Un tribunal chinois a récemment confirmé qu’une entreprise ne peut invoquer l’intelligence artificielle pour licencier un salarié sans motif légal valable. Cette décision, rendue par la Cour intermédiaire populaire de Hangzhou, marque une étape importante dans la protection des droits des travailleurs face à l’automatisation.

L’affaire concernait Zhou, un responsable qualité embauché en 2022 dans une entreprise technologique pour superviser les résultats générés par une IA. En 2025, la direction a tenté de le remplacer par un grand modèle de langage (LLM), lui proposant une rétrogradation assortie d’une baisse de salaire de 40 %. Zhou a refusé et a été licencié avec une indemnité de départ d’environ 45 000 dollars. Insatisfait, il a saisi un comité d’arbitrage gouvernemental, qui a donné raison au salarié en qualifiant le licenciement d’illégal.

L’entreprise a alors porté l’affaire devant un tribunal de première instance, puis en appel devant la Cour intermédiaire de Hangzhou. Les juges ont confirmé la décision initiale, estimant que le recours à l’IA ne constitue pas un motif valable pour rompre un contrat de travail.
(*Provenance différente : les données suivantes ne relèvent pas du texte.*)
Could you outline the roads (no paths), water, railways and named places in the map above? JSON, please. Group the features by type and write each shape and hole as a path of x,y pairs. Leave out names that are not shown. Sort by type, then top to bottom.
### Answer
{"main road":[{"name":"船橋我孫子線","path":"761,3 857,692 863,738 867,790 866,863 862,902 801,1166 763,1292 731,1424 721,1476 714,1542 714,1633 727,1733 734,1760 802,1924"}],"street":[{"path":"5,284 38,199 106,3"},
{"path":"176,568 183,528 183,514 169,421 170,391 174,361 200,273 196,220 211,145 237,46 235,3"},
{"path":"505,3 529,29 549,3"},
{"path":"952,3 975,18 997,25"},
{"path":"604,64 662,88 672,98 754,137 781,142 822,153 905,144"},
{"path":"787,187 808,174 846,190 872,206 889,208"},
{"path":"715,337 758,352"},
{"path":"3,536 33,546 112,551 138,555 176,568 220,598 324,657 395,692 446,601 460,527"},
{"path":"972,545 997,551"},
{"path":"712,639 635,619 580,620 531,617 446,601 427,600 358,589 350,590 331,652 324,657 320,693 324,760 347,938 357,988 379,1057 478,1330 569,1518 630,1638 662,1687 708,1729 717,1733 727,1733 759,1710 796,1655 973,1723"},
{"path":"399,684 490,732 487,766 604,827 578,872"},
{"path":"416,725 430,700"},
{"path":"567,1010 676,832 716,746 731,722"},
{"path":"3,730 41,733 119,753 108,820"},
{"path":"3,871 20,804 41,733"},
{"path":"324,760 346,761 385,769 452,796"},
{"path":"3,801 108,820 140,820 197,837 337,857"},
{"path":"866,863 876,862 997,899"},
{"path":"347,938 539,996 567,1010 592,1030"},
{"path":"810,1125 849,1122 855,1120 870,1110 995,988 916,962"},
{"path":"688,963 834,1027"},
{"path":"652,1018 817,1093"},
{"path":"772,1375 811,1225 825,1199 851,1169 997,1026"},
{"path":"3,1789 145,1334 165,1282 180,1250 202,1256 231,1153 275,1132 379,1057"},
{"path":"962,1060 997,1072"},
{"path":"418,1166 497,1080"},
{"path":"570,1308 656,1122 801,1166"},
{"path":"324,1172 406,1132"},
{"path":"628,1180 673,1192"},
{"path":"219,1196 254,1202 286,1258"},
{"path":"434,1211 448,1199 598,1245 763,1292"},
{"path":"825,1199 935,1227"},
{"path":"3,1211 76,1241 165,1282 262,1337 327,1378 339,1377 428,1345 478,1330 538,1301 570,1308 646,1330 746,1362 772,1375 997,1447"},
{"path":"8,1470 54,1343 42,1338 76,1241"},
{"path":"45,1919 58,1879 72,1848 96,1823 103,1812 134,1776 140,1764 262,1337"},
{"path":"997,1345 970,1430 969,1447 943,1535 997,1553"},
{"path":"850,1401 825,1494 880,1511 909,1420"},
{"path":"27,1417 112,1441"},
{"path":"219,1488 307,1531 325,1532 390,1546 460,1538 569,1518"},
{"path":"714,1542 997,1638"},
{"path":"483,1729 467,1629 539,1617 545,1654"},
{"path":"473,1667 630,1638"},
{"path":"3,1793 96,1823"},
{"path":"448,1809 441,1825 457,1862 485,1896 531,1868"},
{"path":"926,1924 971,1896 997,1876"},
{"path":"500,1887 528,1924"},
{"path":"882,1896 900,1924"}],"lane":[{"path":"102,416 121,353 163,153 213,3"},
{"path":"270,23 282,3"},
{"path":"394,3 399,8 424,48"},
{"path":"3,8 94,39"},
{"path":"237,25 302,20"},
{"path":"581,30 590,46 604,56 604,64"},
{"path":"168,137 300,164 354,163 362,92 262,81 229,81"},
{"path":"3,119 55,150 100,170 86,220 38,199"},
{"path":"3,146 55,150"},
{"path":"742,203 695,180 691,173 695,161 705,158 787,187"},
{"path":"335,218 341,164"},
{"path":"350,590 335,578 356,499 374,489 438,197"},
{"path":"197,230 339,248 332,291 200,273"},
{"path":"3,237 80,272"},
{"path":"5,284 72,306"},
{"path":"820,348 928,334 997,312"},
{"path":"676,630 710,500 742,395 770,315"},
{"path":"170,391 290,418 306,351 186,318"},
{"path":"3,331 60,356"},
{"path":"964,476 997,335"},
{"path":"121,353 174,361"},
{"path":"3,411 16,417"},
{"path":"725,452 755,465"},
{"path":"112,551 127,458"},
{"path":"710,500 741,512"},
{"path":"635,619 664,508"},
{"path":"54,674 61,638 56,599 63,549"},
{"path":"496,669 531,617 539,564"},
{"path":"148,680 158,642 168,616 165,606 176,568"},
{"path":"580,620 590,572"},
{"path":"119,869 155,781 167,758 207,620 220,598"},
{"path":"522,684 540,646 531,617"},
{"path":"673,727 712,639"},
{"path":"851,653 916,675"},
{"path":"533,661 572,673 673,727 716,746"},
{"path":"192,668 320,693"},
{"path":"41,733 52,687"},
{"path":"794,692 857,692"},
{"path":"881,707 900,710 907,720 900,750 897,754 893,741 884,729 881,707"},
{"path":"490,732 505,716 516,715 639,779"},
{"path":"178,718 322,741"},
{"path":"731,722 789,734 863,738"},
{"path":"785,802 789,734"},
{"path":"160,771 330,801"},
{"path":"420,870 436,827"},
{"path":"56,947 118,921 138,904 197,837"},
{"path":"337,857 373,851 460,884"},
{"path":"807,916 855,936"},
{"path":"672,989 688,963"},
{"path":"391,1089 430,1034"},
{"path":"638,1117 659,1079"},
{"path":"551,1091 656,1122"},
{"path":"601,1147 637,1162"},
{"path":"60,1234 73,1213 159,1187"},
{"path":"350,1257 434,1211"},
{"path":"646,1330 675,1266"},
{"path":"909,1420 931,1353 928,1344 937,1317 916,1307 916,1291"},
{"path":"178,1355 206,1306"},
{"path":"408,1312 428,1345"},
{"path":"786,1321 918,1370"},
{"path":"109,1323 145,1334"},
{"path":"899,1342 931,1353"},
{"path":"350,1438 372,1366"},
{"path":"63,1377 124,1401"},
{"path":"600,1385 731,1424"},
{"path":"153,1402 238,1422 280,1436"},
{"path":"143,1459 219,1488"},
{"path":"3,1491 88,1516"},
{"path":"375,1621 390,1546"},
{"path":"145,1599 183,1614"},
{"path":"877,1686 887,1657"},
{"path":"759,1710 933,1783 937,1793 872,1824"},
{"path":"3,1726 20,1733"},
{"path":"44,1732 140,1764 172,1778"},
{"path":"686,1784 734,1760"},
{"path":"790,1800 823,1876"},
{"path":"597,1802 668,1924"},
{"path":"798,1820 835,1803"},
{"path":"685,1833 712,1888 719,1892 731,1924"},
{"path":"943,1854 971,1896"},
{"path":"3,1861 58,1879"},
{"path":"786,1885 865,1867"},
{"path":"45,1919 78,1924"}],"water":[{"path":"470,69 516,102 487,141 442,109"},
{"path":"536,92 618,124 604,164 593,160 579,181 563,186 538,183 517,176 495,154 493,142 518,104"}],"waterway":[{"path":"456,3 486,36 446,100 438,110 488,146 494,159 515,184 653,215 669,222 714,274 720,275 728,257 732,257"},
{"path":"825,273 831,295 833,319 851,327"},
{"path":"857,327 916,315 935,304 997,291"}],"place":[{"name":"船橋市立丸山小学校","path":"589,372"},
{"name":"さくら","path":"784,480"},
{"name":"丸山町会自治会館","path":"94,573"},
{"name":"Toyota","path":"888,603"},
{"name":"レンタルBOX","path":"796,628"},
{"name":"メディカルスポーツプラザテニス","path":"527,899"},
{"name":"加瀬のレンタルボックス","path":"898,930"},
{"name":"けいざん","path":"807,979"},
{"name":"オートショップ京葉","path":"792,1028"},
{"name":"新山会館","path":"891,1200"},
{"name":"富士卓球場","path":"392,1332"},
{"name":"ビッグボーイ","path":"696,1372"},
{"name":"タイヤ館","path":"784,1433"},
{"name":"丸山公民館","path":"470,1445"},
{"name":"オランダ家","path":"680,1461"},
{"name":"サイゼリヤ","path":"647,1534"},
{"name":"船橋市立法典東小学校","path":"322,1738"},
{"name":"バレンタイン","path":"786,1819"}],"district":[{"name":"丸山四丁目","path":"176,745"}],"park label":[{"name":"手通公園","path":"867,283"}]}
« Les motifs invoqués par l’employeur ne relevaient ni d’une restructuration, ni de difficultés opérationnelles, ni d’une impossibilité de poursuivre le contrat de travail », a précisé le tribunal dans un communiqué.

Cette décision s’inscrit dans un contexte où la Chine, contrairement aux pays de common law comme les États-Unis ou le Royaume-Uni, applique un système juridique civil. Bien qu’il n’y ait pas de principe de précédent contraignant (stare decisis), cette jurisprudence pourrait influencer les futures législations sur la protection des travailleurs face à l’IA.

« Le progrès technologique est inéluctable, mais il ne peut se soustraire au cadre légal », a déclaré Wang Xuyang, avocat au cabinet Zhejiang Xingjing, à l’agence Xinhua.

Cette affaire envoie un signal fort : la justice chinoise pourrait renforcer la protection des salariés contre les licenciements abusifs liés à l’automatisation, alors que les travailleurs occidentaux restent largement exposés à ce risque.